Posted: Wed May 14, 2008 9:46 pm
by schmidtap2000
Okay, I'm really confused now, it seems to me that most of this is contradicting it's self. on the way the marks are set up, I'm unsure as to what to use for timing.

Here's the way I see it in the timing Plug opening, It's the same for 2 also.

-T-

-F-

1

What one would I use to set the timing, the F or T

A good Pic by Pic walk thru would be great.

THX
Andrew

Posted: Thu May 15, 2008 2:05 am
by octane
Hi !
Welcome to the forum Andrew!

schmidtap2000 wrote:Okay, I'm really confused now, it seems to me that most of this is contradicting it's self. on the way the marks are set up, I'm unsure as to what to use for timing.

Here's the way I see it in the timing Plug opening, It's the same for 2 also.

-T-

-F-

1
...and you have (180 degree turned)
-T-

-F-

2
What one would I use to set the timing, the F or T
The F 1 (for cyl 1 / 2)
and
the F 2 (for cyl 3 / 4)

Check again the above show page:

Image


I do see now how my first post is a bit confusing.
Gotta clear that up.

For better pictures,
but slightly different set-up of wires etc.
(as it's for the Dyna set-up)
check this thread

Dyna ignition timing

..but only to watch better pictures of the F marks etc

Posted: Thu May 15, 2008 7:14 am
by schmidtap2000
Thanks Octane, I'll give it a try again tonight after work.
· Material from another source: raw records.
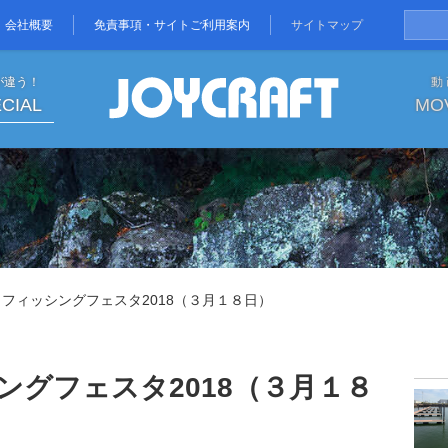
会社概要
免責事項・サイトご利用案内
サイトマップ
が違う！
動
CIAL
MO
シングフェスタ2018（３月１
フィッシングフェスタ2018（３月１８日）
ングフェスタ2018（３月１８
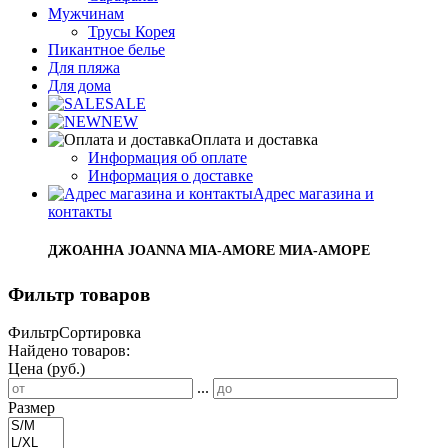
Мужчинам
Трусы Корея
Пикантное белье
Для пляжа
Для дома
SALE
NEW
Оплата и доставка
Информация об оплате
Информация о доставке
Адрес магазина и
контакты
ДЖОАННА JOANNA MIA-AMORE МИА-АМОРЕ
Фильтр товаров
Фильтр
Сортировка
Найдено товаров:
Цена (руб.)
...
Размер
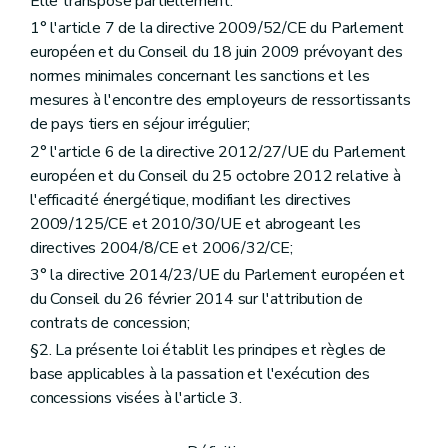
Elle transpose partiellement:
Titre 4
Dispositions applicables à la passation des concessions
1° l'article 7 de la directive 2009/52/CE du Parlement
er
Chapitre 1
Principes
européen et du Conseil du 18 juin 2009 prévoyant des
Art. 38
Chapitre 2
Préparation
normes minimales concernant les sanctions et les
Art. 39
mesures à l'encontre des employeurs de ressortissants
Art. 40
de pays tiers en séjour irrégulier;
Art. 41
Chapitre 3
Publicité et transparence
2° l'article 6 de la directive 2012/27/UE du Parlement
Art. 42
européen et du Conseil du 25 octobre 2012 relative à
Art. 43
l'efficacité énergétique, modifiant les directives
Art. 44
2009/125/CE et 2010/30/UE et abrogeant les
Art. 45
Chapitre 4
Attribution des concessions
directives 2004/8/CE et 2006/32/CE;
Art. 46
3° la directive 2014/23/UE du Parlement européen et
Art. 47
du Conseil du 26 février 2014 sur l'attribution de
Art. 48
Art. 49
contrats de concession;
Art. 50
§2. La présente loi établit les principes et règles de
Art. 51
base applicables à la passation et l'exécution des
Art. 52
Art. 53
concessions visées à l'article 3.
Art. 54
Art. 55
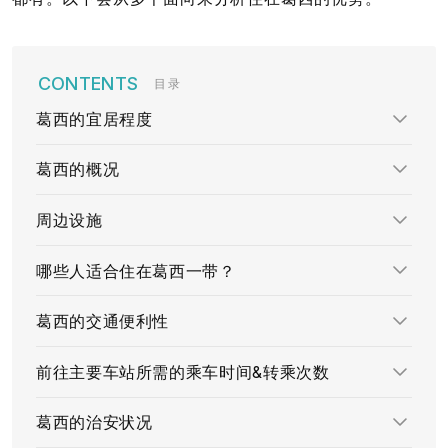
目录
葛西的宜居程度
葛西的概况
周边设施
哪些人适合住在葛西一带？
葛西的交通便利性
前往主要车站所需的乘车时间&转乘次数
葛西的治安状况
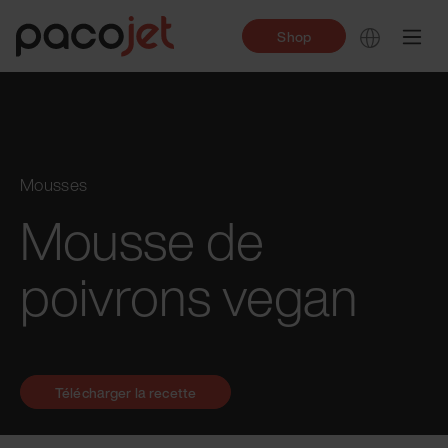
Shop
Mousses
Mousse de
poivrons vegan
Télécharger la recette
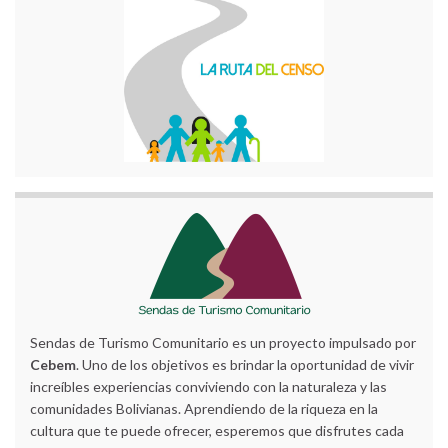
Sendas de Turismo Comunitario es un proyecto impulsado por
Cebem
. Uno de los objetivos es brindar la oportunidad de vivir
increíbles experiencias conviviendo con la naturaleza y las
comunidades Bolivianas. Aprendiendo de la riqueza en la
cultura que te puede ofrecer, esperemos que disfrutes cada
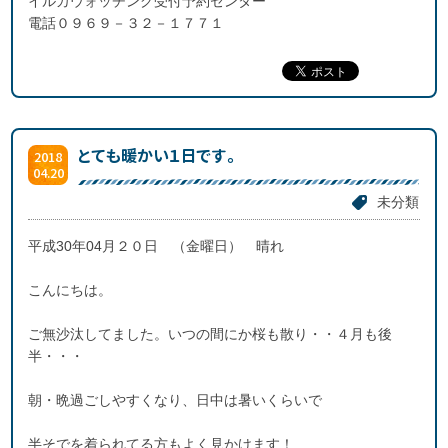
イルカウォッチング受付予約センター
電話０９６９－３２－１７７１
とても暖かい１日です。
2018
04.20
未分類
平成30年04月２０日 （金曜日） 晴れ
こんにちは。
ご無沙汰してました。いつの間にか桜も散り・・４月も後
半・・・
朝・晩過ごしやすくなり、日中は暑いくらいで
半そでを着られてる方もよく見かけます！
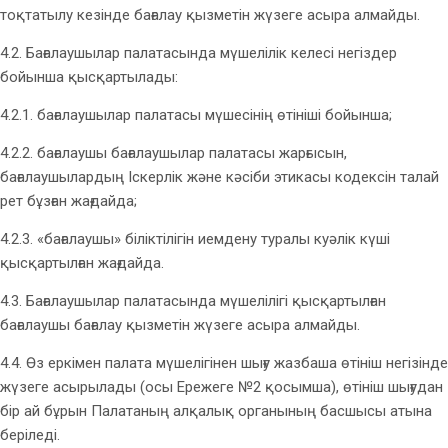
тоқтатылу кезінде бағалау қызметін жүзеге асыра алмайды.
4.2. Бағалаушылар палатасында мүшелілік келесі негіздер
бойынша қысқартылады:
4.2.1. бағалаушылар палатасы мүшесінің өтініші бойынша;
4.2.2. бағалаушы бағалаушылар палатасы жарғысын,
бағалаушылардың Іскерлік және кәсіби этикасы кодексін талай
рет бұзған жағдайда;
4.2.3. «бағалаушы» біліктілігін иемдену туралы куәлік күші
қысқартылған жағдайда.
4.3. Бағалаушылар палатасында мүшелілігі қысқартылған
бағалаушы бағалау қызметін жүзеге асыра алмайды.
4.4. Өз еркімен палата мүшелігінен шығу жазбаша өтініш негізінде
жүзеге асырылады (осы Ережеге №2 қосымша), өтініш шығудан
бір ай бұрын Палатаның алқалық органының басшысы атына
беріледі.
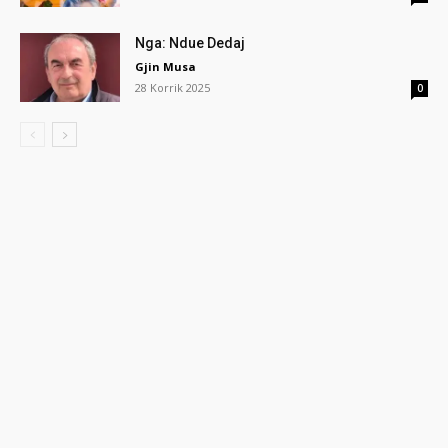
Nga: Ndue Dedaj
Gjin Musa
28 Korrik 2025
0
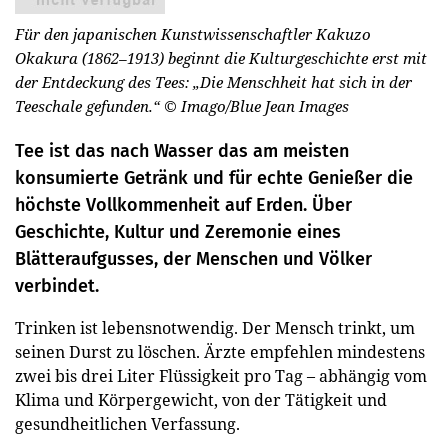
Für den japanischen Kunstwissenschaftler Kakuzo
Okakura (1862–1913) beginnt die Kulturgeschichte erst mit
der Entdeckung des Tees: „Die Menschheit hat sich in der
Teeschale gefunden.“
© Imago/Blue Jean Images
Tee ist das nach Wasser das am meisten
konsumierte Getränk und für echte Genießer die
höchste Vollkommenheit auf Erden. Über
Geschichte, Kultur und Zeremonie eines
Blätteraufgusses, der Menschen und Völker
verbindet.
Trinken ist lebensnotwendig. Der Mensch trinkt, um
seinen Durst zu löschen. Ärzte empfehlen mindestens
zwei bis drei Liter Flüssigkeit pro Tag – abhängig vom
Klima und Körpergewicht, von der Tätigkeit und
gesundheitlichen Verfassung.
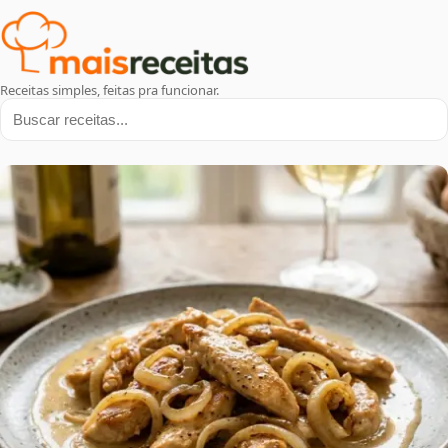
Receitas simples, feitas pra funcionar.
Buscar receitas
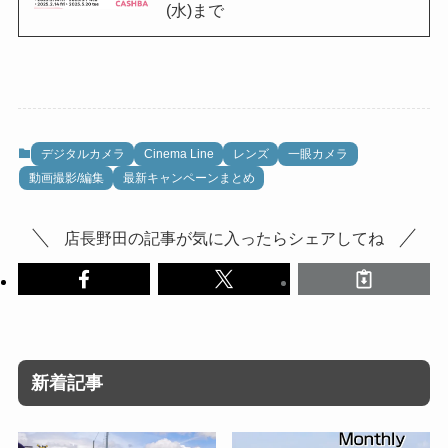
(水)まで
デジタルカメラ
Cinema Line
レンズ
一眼カメラ
動画撮影/編集
最新キャンペーンまとめ
店長野田の記事が気に入ったらシェアしてね
新着記事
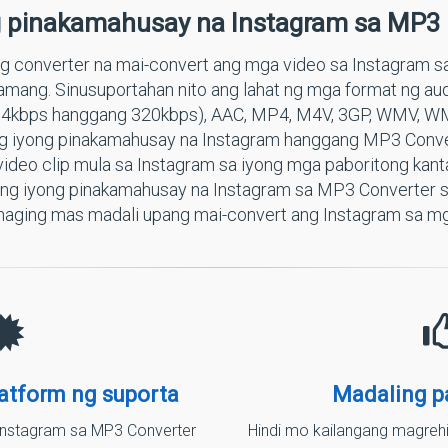
g pinakamahusay na Instagram sa MP3 
g converter na mai-convert ang mga video sa Instagram 
mang. Sinusuportahan nito ang lahat ng mga format ng au
la 64kbps hanggang 320kbps), AAC, MP4, M4V, 3GP, WMV, W
ng iyong pinakamahusay na Instagram hanggang MP3 Convert
ideo clip mula sa Instagram sa iyong mga paboritong kan
ng iyong pinakamahusay na Instagram sa MP3 Converter sa
naging mas madali upang mai-convert ang Instagram sa mg
atform ng suporta
Madaling p
Instagram sa MP3 Converter
Hindi mo kailangang magrehi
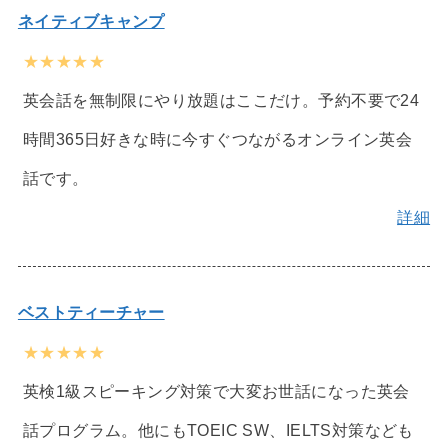
ネイティブキャンプ
★★★★★
英会話を無制限にやり放題はここだけ。予約不要で24
時間365日好きな時に今すぐつながるオンライン英会
話です。
詳細
ベストティーチャー
★★★★★
英検1級スピーキング対策で大変お世話になった英会
話プログラム。他にもTOEIC SW、IELTS対策なども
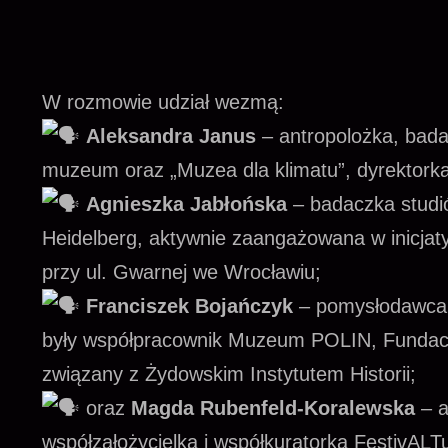
W rozmowie udział wezmą:
Aleksandra Janus
– antropolożka, bada
muzeum oraz „Muzea dla klimatu”, dyrektork
Agnieszka Jabłońska
– badaczka studi
Heidelberg, aktywnie zaangażowana w inicjat
przy ul. Gwarnej we Wrocławiu;
Franciszek Bojańczyk
– pomysłodawca i
były współpracownik Muzeum POLIN, Fundacj
związany z Żydowskim Instytutem Historii;
oraz
Magda Rubenfeld-Koralewska
– a
współzałożycielka i współkuratorka FestivALT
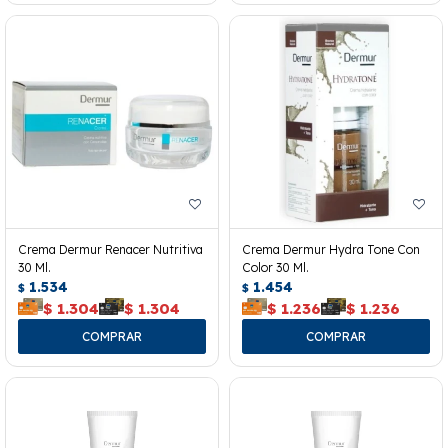
Crema Dermur Renacer Nutritiva
Crema Dermur Hydra Tone Con
30 Ml.
Color 30 Ml.
1.534
1.454
$
$
$
1.304
$
1.304
$
1.236
$
1.236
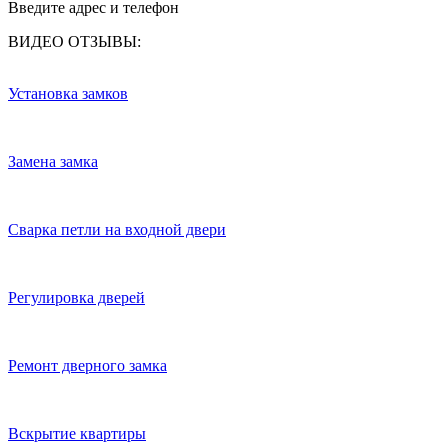
Введите адрес и телефон
ВИДЕО ОТЗЫВЫ:
Установка замков
Замена замка
Сварка петли на входной двери
Регулировка дверей
Ремонт дверного замка
Вскрытие квартиры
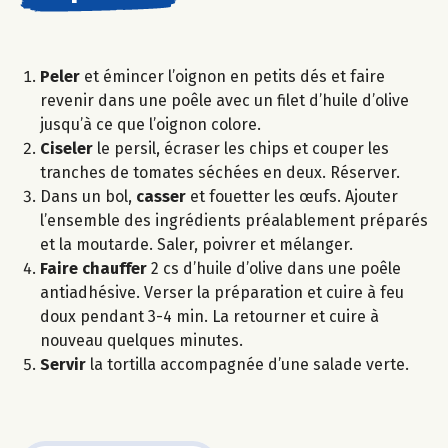
Peler
et émincer l’oignon en petits dés et faire
revenir dans une poêle avec un filet d’huile d’olive
jusqu’à ce que l’oignon colore.
Ciseler
le persil, écraser les chips et couper les
tranches de tomates séchées en deux. Réserver.
Dans un bol,
casser
et fouetter les œufs. Ajouter
l’ensemble des ingrédients préalablement préparés
et la moutarde. Saler, poivrer et mélanger.
Faire chauffer
2 cs d’huile d’olive dans une poêle
antiadhésive. Verser la préparation et cuire à feu
doux pendant 3-4 min. La retourner et cuire à
nouveau quelques minutes.
Servir
la tortilla accompagnée d’une salade verte.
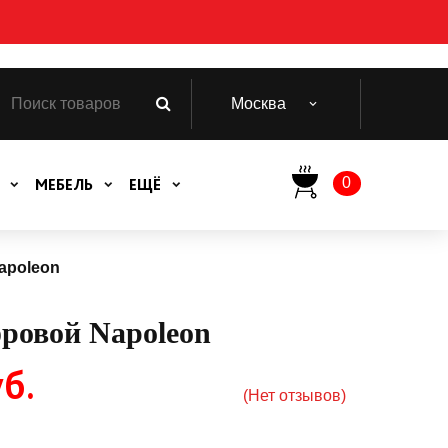
Москва
0
МЕБЕЛЬ
ЕЩЁ
apoleon
ровой Napoleon
б.
(Нет отзывов)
Posted: Thu May 15, 2008 4:20 pm
by octane
You're welcome!

Dwell any one?

Posted: Tue Sep 01, 2009 11:08 pm
by boogie red
Octane.....I dig it! Does u have a brother named tetraethel lead? YEE HAW
I used a dwell meter.pulled all the fireing pins out so the motor would spin free,filed points, replaced all the wor out screws with button head allens, spun the motor with the starter,tryed to set dwell at 42.50
When I got her runnin the dwell fluctuated 40-43 deg,that set of points may be little pitted,however she run real smooth.
aet the plate for a slip, advenced it till she ran rough and then backed it off till smooth and then still backed up prob 2 deg. any way I made a post in the tutoriels section, this thing has got some issues. If u would read it that would be great,thanks.
run em to the peg!
By the way, are u 100 low lead, ( av gas ) or 110 or may 117 VP? Ye haw

Re: Pionts / ignition timing

Posted: Fri Mar 26, 2010 6:09 pm
by curtis.71
ok let make sure this is right,static light on left point for 1 and 2,static light hooked up to 3 and 4 for the right

Re: Pionts / ignition timing

Posted: Sat Mar 27, 2010 8:08 am
by Whiskerfish
curtis.71 wrote:ok let make sure this is right,static light on left point for 1 and 2,static light hooked up to 3 and 4 for the right
Correct

Re: Points / ignition timing

Posted: Fri Apr 23, 2010 8:53 pm
by RecklessTim
I have followed everything to a T. My question comes with the split-timing.
My gap is .4mm (the high side like Randakk's tips)
The test light comes on exactly at the F (1&2 and 3&4)
So far so good.

Here's my problem, the light should shut off at 180 degrees at the next F mark (actually just past the mark)
Randall says in his tips "AND they should not CLOSE until AFTER the F mark"
But my light goes out almost 225 degrees after they come on, that's 45 degrees after the following F mark.

Does this pose a problem?
Should I close the point gap and retime to get it closer to the second F mark?
Or is that fine, just leave it the way it is?

Re: Points / ignition timing

Posted: Sun Apr 25, 2010 9:23 am
by Whiskerfish
Try it again but put a slip of paper in-between the contacts of the point set you are not checking. Using a lite instead of a meter can be deceptive. With a meter you can see the voltage drop but it will not go to zero until the other set of points opens.